# DIY LED Track Light Setup /w Ikea Shelf



## aquafunlover (Jul 8, 2012)

Here is my new setup in my office.

It's a 15 gallon with track LED lighting hanging overhead from an Ikea shelf.









DIY Track Lighting (Movie)


----------



## Nicole (Nov 21, 2011)

Looks cool, will the lights be good enough to make it a planted tank? Where'd you get the white sand btw? Looks really nice, i'd love to get my hands on some for a new project.


----------



## aquafunlover (Jul 8, 2012)

Thanks!

Island Pets Unlimited in Richmond. I'm not sure if the lighting would suffice for plants (need to do more studying on the matter) I now have white rocks in the tank as well. I will take pics when I'm at work and post. BTW you can add as many lights as you want to this system. They just twist in. The part is that the bulbs are around $15 (last virtually forever) and the fixture pieces that twist in are around $12. Maybe with 4 more a planted tank would work? If I ever keep more than cichlids in it I'll let you know.

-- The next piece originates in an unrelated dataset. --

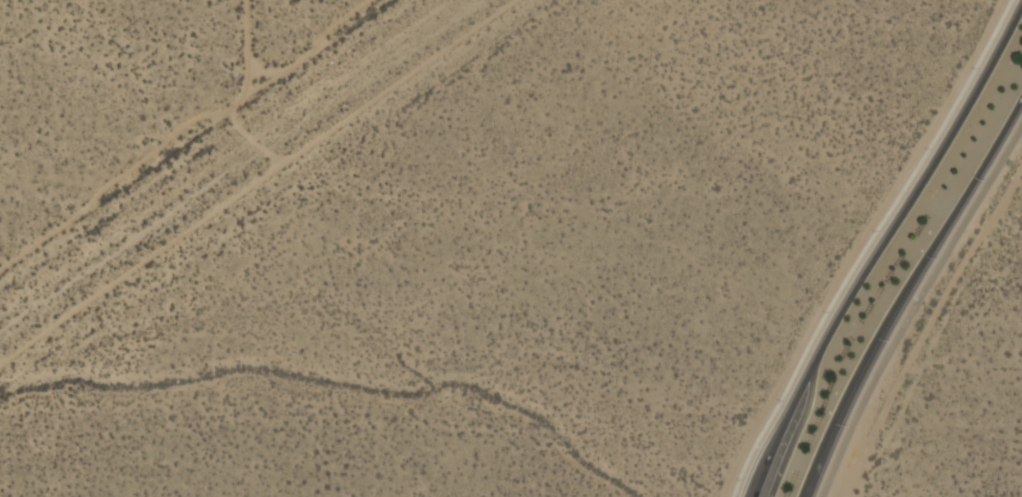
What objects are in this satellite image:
road: (880, 248)
road: (928, 255)
road: (913, 305)
road: (821, 455)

Also like the "ripple" effect that LED's produce over florescent that would have been hard to mount and keep aesthetically pleasing in this application.

Sand and Rocks grow well in this light :bigsmile:


----------



## mitchb (Apr 27, 2011)

Tank looks great, it is amazing that their stuff is so versatile. 

I have also found that the ikea led's are great and easy to add. They adhere to almost anything, have been running non stop as my night light for almost a year with no ill affects.


----------